"Jim Crow" Law To Be Tested

The restrictions of Jim Crow laws are tested by Virginia's Pamunkey Indians.


Virginia's Pamunkey Indians Indignant at Being Classed with Negroes.

Special to The New York Times.

RICHMOND, Aug. 3. - The validity of Virginia's new "Jim Crow" law is to be tested in the highest courts of the State. A case has just been made up. Growing out of the refusal of a conductor on the Chesapeake and Ohio Railway to permit a guard having a negro prisoner in charge to enter a white coach on that line. The officer insisted upon his right to carry the black convict with him into the coach set apart for the whites. Upon the conductor's refusal to permit this the State guard left the train with his prisoner. The railway company will now carry the case into the courts, where the validity of the law will be passed upon.

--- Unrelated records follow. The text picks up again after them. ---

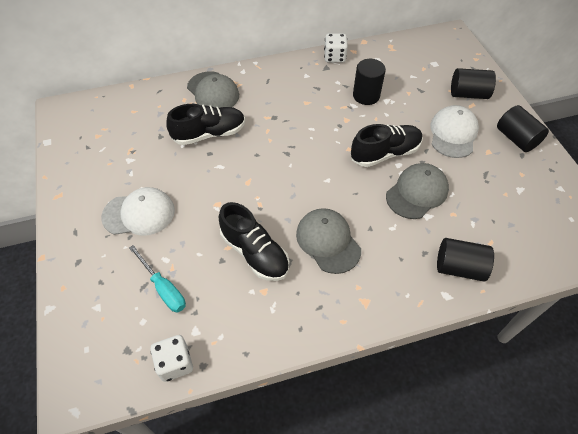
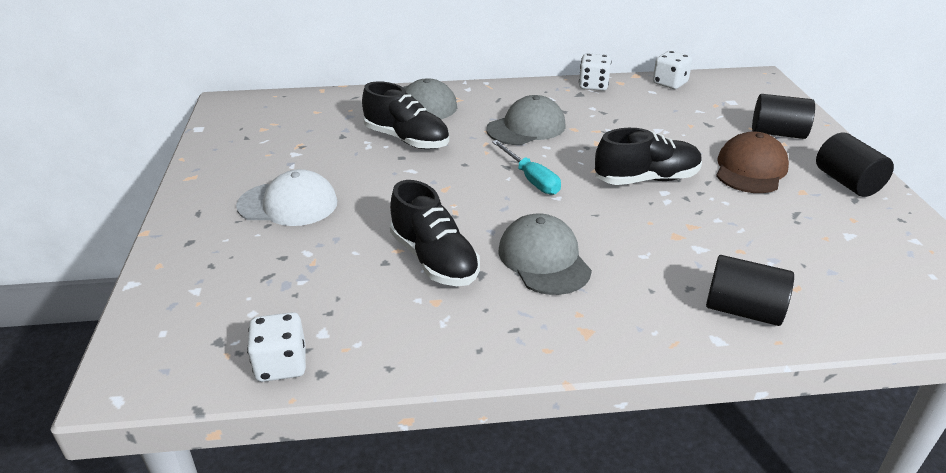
camera: 10 degrees right, 20 degrees down
turquoise screwdriver [129,245,186,313] -> turquoise screwdriver moved to [492,140,561,195]
black shoe [166,104,245,145] -> black shoe turned 45 degrees clockwise [362,81,449,149]
black cylinder [353,59,386,105] -> none
grey cap [386,163,449,219] -> grey cap moved to [486,95,566,145]
white cap [430,105,479,158] -> brown cap [716,131,789,193]
none -> white dice [653,51,692,89]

The Pamunkey Indians are already raising the question whether they can be legally classed with negroes in assigning them to the coaches given that race. Some of the most aristocratic families in the Old Dominion are proud to claim that they are the descendants of Pocahontas and other historic aborigines. This being the case, the Pamunkey chieftains do not see why the law should place upon members of that tribe the indignity of being classed with negroes when they come to ride on railroads in this State.

The decision in this case will be looked forward to with no little interest.